■ Work instructions ■
Copy the data line for line, starting at the line that contains "order: Sphacelariales" and continuing through the last line of the data.

■ Collection entries ■
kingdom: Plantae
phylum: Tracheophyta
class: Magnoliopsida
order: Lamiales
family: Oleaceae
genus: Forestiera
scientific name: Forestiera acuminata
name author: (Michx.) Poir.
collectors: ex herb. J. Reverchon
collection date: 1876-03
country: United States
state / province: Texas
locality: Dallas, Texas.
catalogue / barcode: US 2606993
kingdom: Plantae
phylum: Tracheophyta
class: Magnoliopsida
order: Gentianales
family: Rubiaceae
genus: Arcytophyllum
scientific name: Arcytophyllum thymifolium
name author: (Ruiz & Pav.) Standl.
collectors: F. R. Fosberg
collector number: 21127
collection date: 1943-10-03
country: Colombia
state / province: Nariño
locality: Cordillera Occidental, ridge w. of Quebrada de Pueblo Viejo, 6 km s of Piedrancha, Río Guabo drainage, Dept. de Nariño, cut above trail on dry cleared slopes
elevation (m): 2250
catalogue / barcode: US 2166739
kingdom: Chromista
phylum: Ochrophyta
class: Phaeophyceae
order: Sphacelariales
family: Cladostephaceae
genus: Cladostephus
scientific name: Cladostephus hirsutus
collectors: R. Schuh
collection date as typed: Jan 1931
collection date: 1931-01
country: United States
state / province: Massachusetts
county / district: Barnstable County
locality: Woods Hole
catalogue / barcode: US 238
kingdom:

■ Task output ■
order: Sphacelariales
family: Cladostephaceae
genus: Cladostephus
scientific name: Cladostephus hirsutus
collectors: R. Schuh
collection date as typed: Jan 1931
collection date: 1931-01
country: United States
state / province: Massachusetts
county / district: Barnstable County
locality: Woods Hole
catalogue / barcode: US 238
kingdom:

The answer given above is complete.